Gathering seeks to empower women of ethnic backgrounds

Alexander Payne/Daily Nexus

Discussion of diversity within different racial and ethnic groups was of great importance at the Womyn of Color Empowerment Gathering at the SRB. Alexander Payne/Daily Nexus

Several UC Santa Barbara campus groups hosted the Womyn of Color Empowerment Gathering in the Student Resource Building last night as part of the “Fusion of Colors: Dejando Huella” Latin@ culture appreciation week to address issues regarding women’s status in educational spaces, barriers against the progress of women and success stories about fostering support amongst women of color.

The event was hosted by La Mesa Directiva of El Centro, Educational Opportunity Fund and the Alpha Tau Chapter of Phi Iota Alpha fraternity, among other organizations.

UCSB alumna and adviser for the Sigma Theta Psi multicultural sorority Joanna Hernandez hosted a public discussion featuring a panel comprised of UCSB Ph.D. candidate Malaphone Phommasa, third-year communication major JaNae Powell, Associated Students Food Bank coordinator Tuyen Nguyen, Student Affairs Marketing, Design and Social Media Coordinator Keri Bradford and fourth-year literature major Ariana Rodriguez.

Powell said she experienced difficulties growing up in a black family and striving to be a role model for younger members of her family.

“I really want them, when they grow up, to be able to see people that look like them and see successful people that look like them and see people that exist in all the places and spaces that they should be able to exist — whether society dictates that or not,” Powell said.

Nguyen said she found it difficult to find her place at UCSB coming from a Vietnamese background.

“In a lot of identity development at the university, folks that know me in the audience know that I talk a lot; I actually used to not do that,” Nguyen said. “I was a passive, quiet, introverted, Vietnamese-American young woman who was all about academics, but within that journey and that framework I needed to figure out who I was.”

Phommasa said she is interested in studying disparities in education for the Southeast Asian community because her parents lived in refugee camps for two years in Laos before coming to America.

“I was very determined to understand and work with Southeast Asians in higher education, so my research and dissertation has been focusing on persistence and retention issues for Southeast Asian students,” Phommasa said.

Bradford, a member of the Choctaw Nation Bear Clan, said it has been challenging for Native American tribes throughout history to access higher education due to institutionally mandated laws established to prevent the growth of Native American culture in education. Native American students comprise only 0.86 percent of the student body at UCSB, according to Bradford.

“We were taught by watching, by listening and by doing, and in the university there is a lot of reading and writing but … my native language wasn’t written down until the early 1800s, just a few years before my tribe was removed during the Trail of Tears,” Bradford said. “A lot of our ancestors, including my grandmother, were shipped away to colonial boarding schools, where you weren’t allowed to speak your native languages.”
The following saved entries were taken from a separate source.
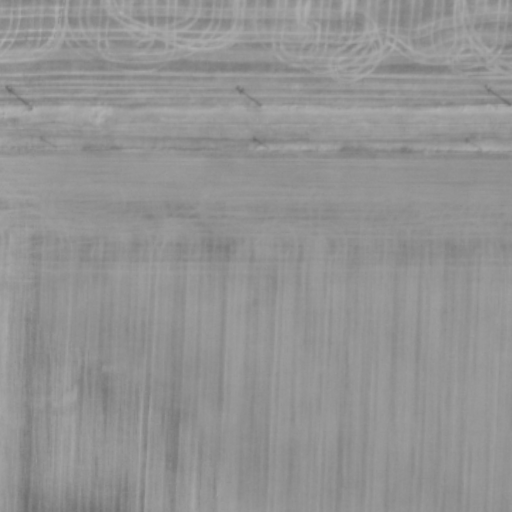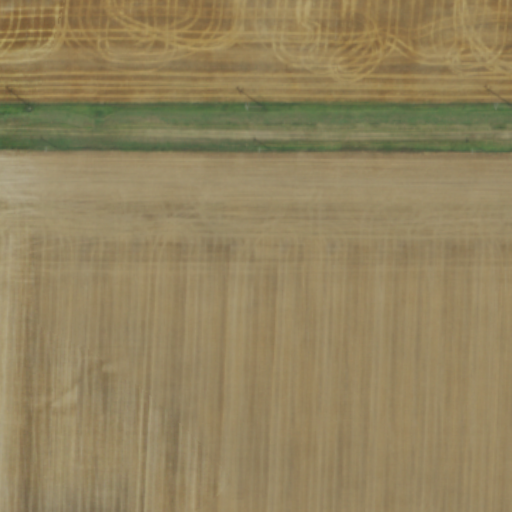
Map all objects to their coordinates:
crop: (255, 45)
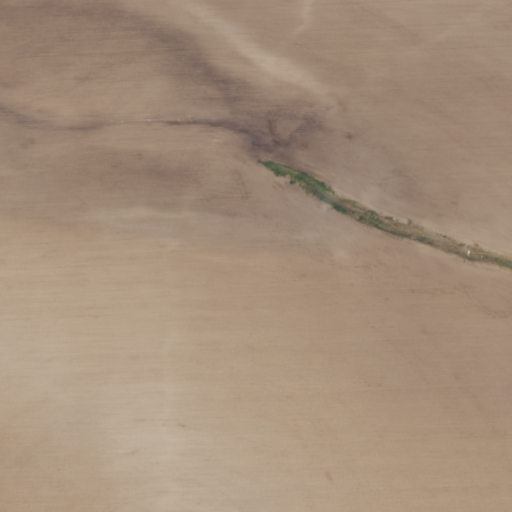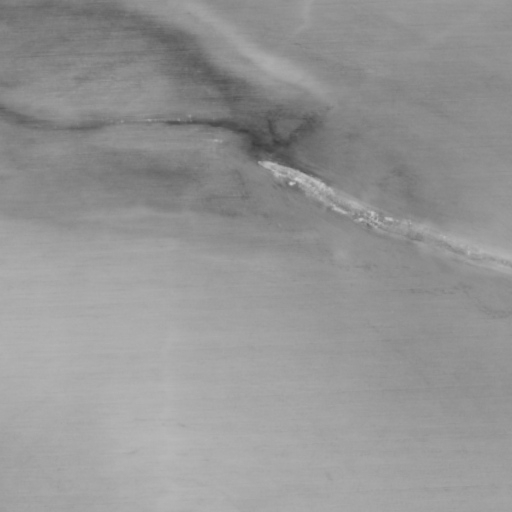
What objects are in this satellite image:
crop: (256, 256)
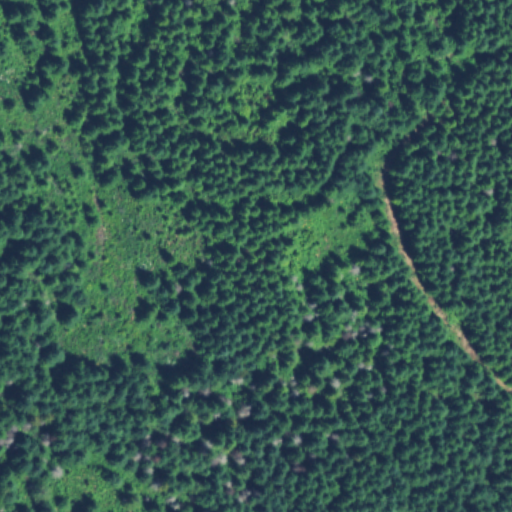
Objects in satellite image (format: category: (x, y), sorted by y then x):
road: (387, 215)
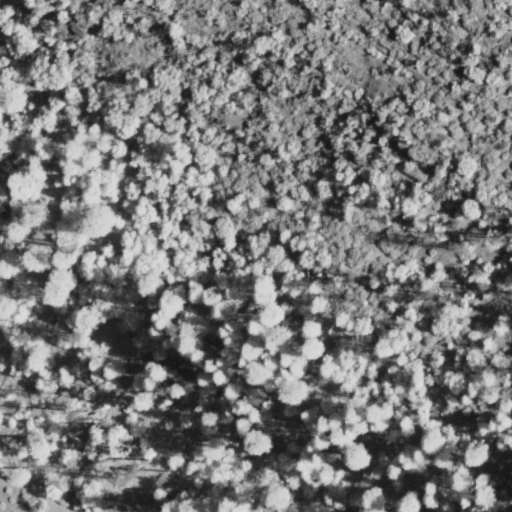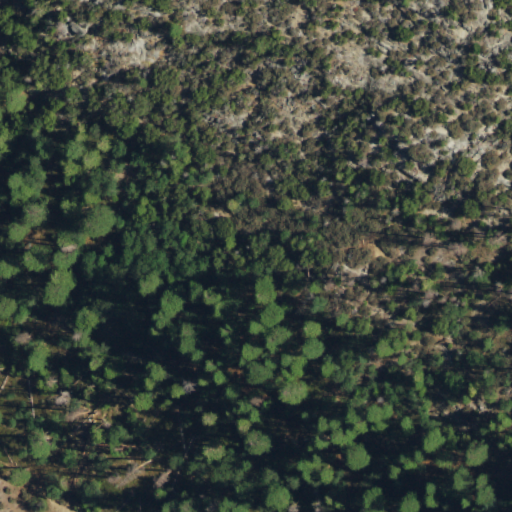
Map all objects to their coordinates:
road: (32, 487)
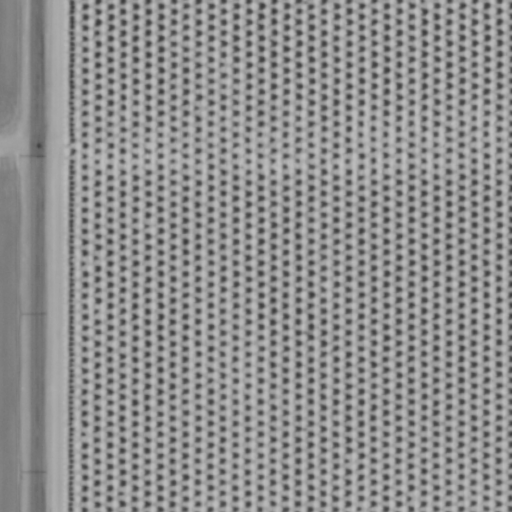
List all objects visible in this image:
road: (35, 256)
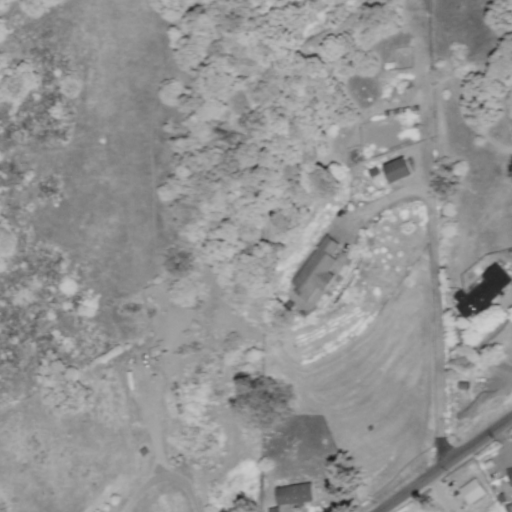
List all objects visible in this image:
power tower: (233, 140)
building: (395, 169)
building: (316, 268)
road: (434, 290)
building: (481, 291)
road: (448, 466)
building: (509, 474)
building: (471, 490)
building: (289, 496)
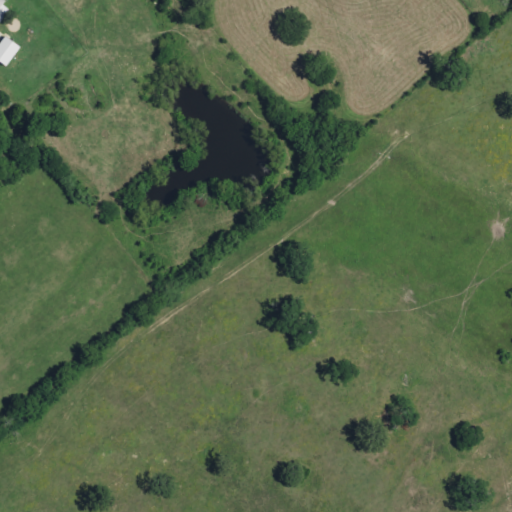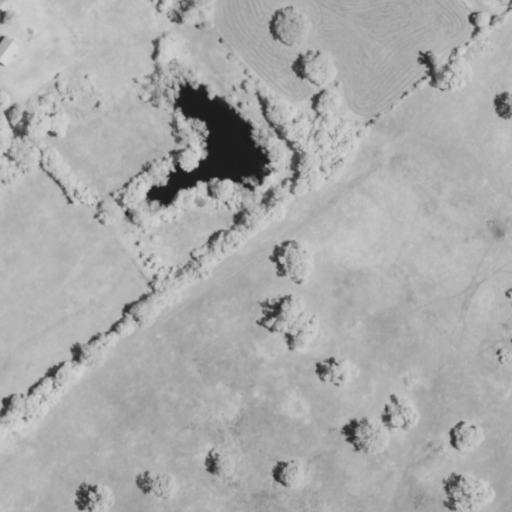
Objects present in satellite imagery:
building: (3, 9)
building: (7, 51)
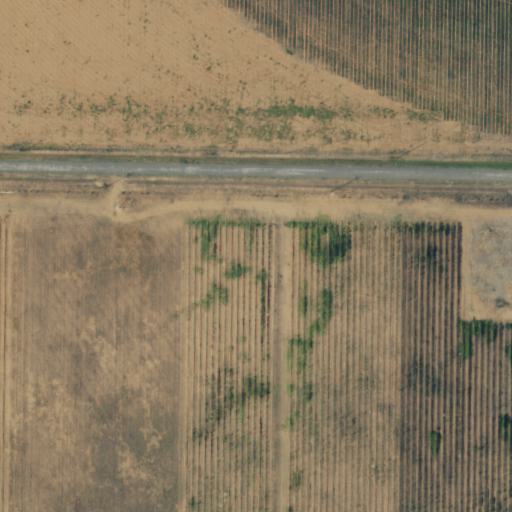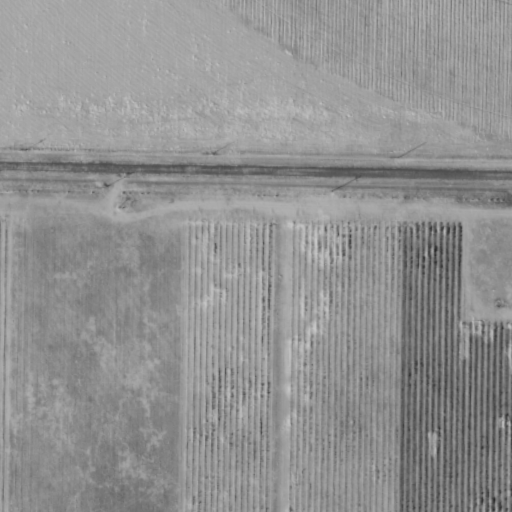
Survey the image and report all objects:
road: (256, 194)
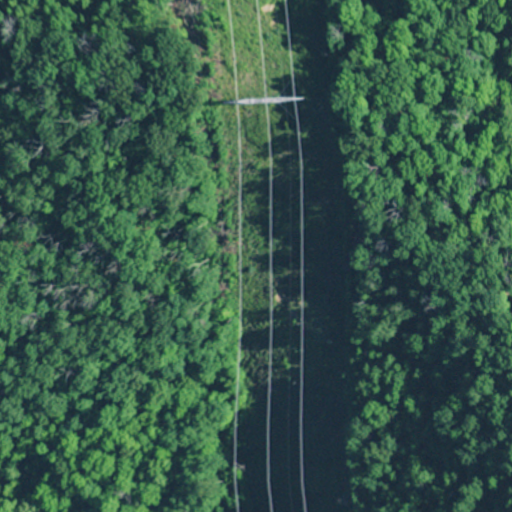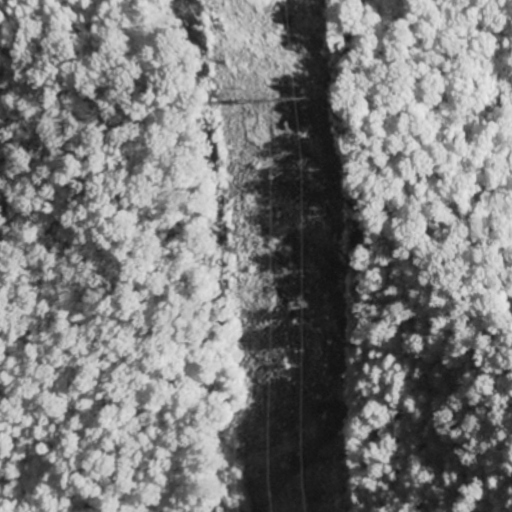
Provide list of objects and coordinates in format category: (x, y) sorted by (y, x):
power tower: (276, 123)
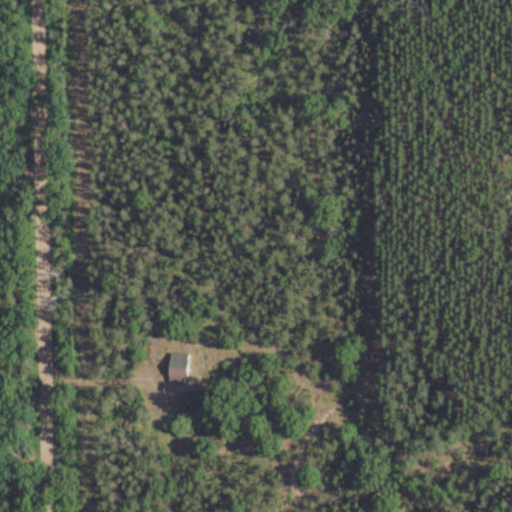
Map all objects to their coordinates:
road: (47, 255)
building: (179, 369)
road: (282, 427)
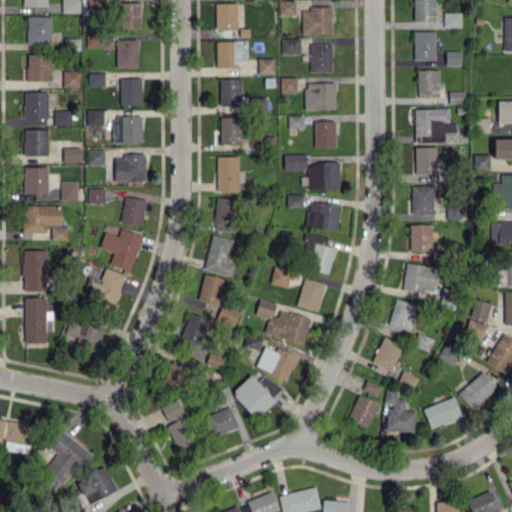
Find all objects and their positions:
road: (178, 206)
road: (358, 297)
road: (116, 404)
road: (407, 466)
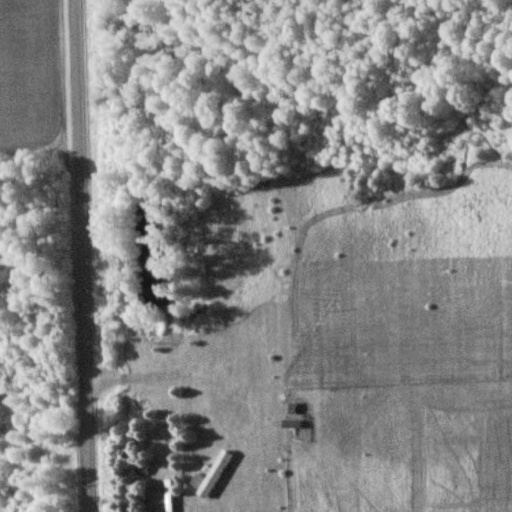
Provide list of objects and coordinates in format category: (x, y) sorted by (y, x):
road: (79, 255)
building: (213, 473)
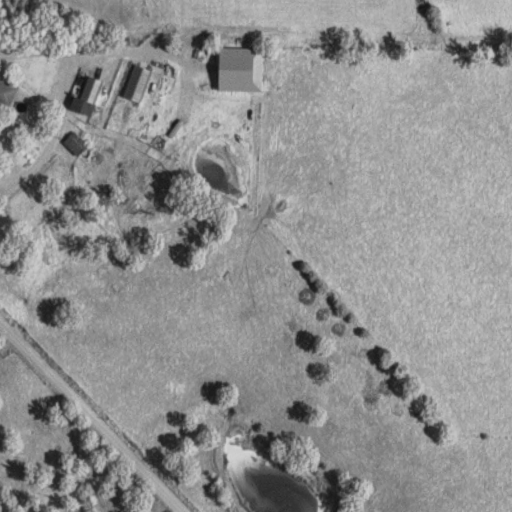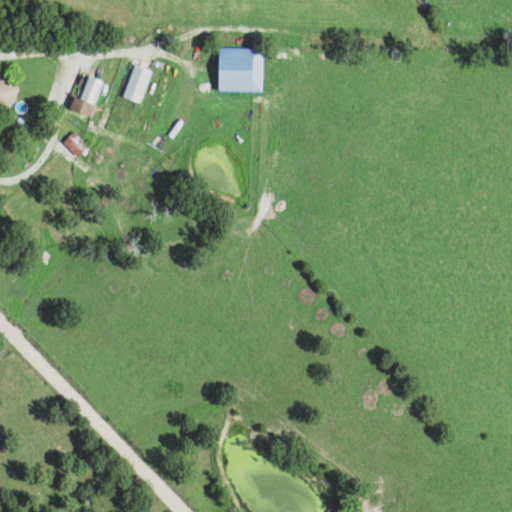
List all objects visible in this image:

According to Rodriguez, it is hard to find support as a woman of color at UCSB where campus resources such as Counseling and Psychological Services (C.A.P.S.) and Campus Advocacy Resource and Education (C.A.R.E.) do not align with her identities.

“The more identities you have, the harder it is just to navigate campus,” Rodriguez said. “You don’t have resources like C.A.P.S. or C.A.R.E. that really reflect the diversity that you need in order to survive and in order to be okay and to function as a student.”

First-year environmental studies major Navpreet Khabra said women of color have trouble finding spaces for discussion and community support.

“[This is about] having communities that are already established [and] not feeling pressured to create those communities yourselves or waiting for an event like this in order to talk about issues that are affecting you,” Khabra said. “Just being at UCSB, it is really hard to talk on a regular and daily basis about issues that you are interested or just learning more about different communities without coming off as offensive.”

According to Powell, there are further differences in identity within specific racial and ethnic groups on campus.

“There is not one way to be Latino and not one way to be black,” Powell said. “We need to hone in on that idea that it is not up to any one of us to dictate how another person identifies, whether a piece of us or a part of us is the same or similar to a piece or a part of that other person.”

Powell also said students should focus on solidarity as the foundation for building structures and resources for women of color.

“Once we do that, we build a stronger infrastructure to work together. Because how are you going to build a coalition and move forward and be progressive together if the unit that you already have is broken?” Powell said.

Rodriguez said UCSB’s recent recognition as a Hispanic Serving Institution (HSI) should be reassessed because the term “Hispanic” refers to an oppressive political background.

“The term ‘Hispanic’ is a government term; it is oppressive to a lot of Latino/Latina, Chicano/Chicana folks, so that within itself needs to be re-evaluated,” Rodriguez said. “Now that we are an HSI, funding really needs to go back to the communities and more funding needs to be given to the orgs that are really doing the work to recruit student of color.”

A version of this story appeared on page 3 of the Thursday, May 28, 2015 print issue of the Daily Nexus.